E. А. Engel, I. V. Kovalev

INFORMATION PROCESSING USING INTELLIGENT ALGORITHMS BY SOLVING WCCI 2010 TASKS

The article focused on the urgent problem of selection of strategies to deal with ill-structured problems involving the processing of both quantitative and qualitative data, high dimensionality and omissions in the data.

This article provides a detailed analysis of the prediction models for data processing. Experiments confirm the effectiveness of intelligent algorithms, developed by the authors.

Keywords: data processing, ill-structured problem, intelligent algorithms.

Classification problems are found in many application domains, including classification of images or videos, speech recognition, medical diagnosis, marketing, and text categorization.

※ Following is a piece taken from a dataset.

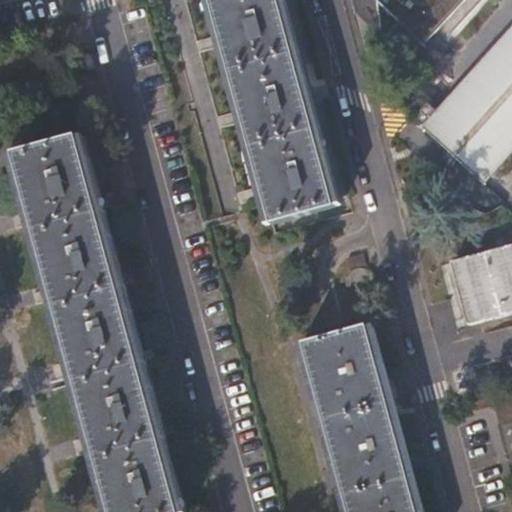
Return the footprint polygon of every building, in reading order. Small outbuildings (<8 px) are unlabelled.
[(336,206),(281,0),(211,0),(273,224),(336,206)] [(355,0),(359,16),(417,69),(434,52),(426,44),(465,0),(355,0)] [(511,31),(427,125),(424,123),(421,125),(487,186),(488,184),(486,181),(511,152),(511,31)] [(16,155),(114,511),(182,511),(79,138),(16,155)] [(511,245),(452,262),(453,264),(455,264),(472,321),(469,322),(470,325),(511,313),(511,245)] [(377,288),(379,282),(379,281),(377,275),(374,270),(368,267),(363,266),(357,267),(351,271),(348,276),(347,282),(348,288),(352,293),(357,296),(363,297),(369,296),(374,293),(377,288)] [(350,511),(419,511),(369,326),(306,343),(350,511)]
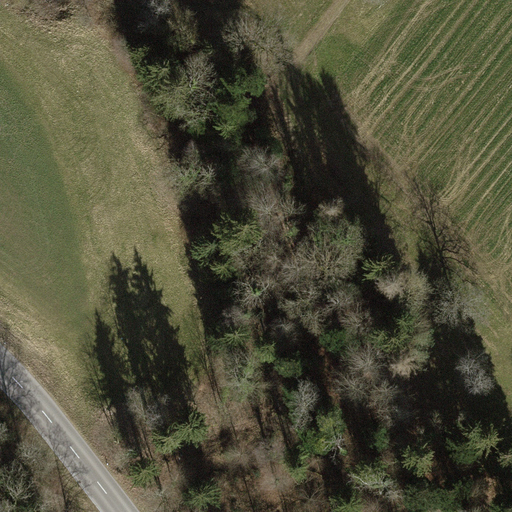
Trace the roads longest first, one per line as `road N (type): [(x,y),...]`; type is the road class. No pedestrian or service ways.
road 1 (track): [(85,310),(41,85),(0,44)]
road 2 (tertiary): [(0,370),(116,511)]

The category identifiers are referred to as „labels“. Predictive models capable of classifying new instances (correctly predicting their labels) usually require „training“, or parameter adjustment, with large amounts of labeled training data (pairs of examples of instances and associated labels). Unfortunately, few labeled training data may be available due to the cost or burden of manually annotating data. Labeling data is not only expensive, it is tedious. In recent years, Amazon Mechanical Turk and other crowd-sourcing platforms have emerged as a way of rapidly labeling large datasets. However, these are not appropriate for personal or sensitive data. To help us quickly tag our personal pictures, videos, and documents, we need systems that can learn with very few training examples. „Active learning“ helps reducing the burden of labeling by letting the learning machine query only the examples for which the labels are informative.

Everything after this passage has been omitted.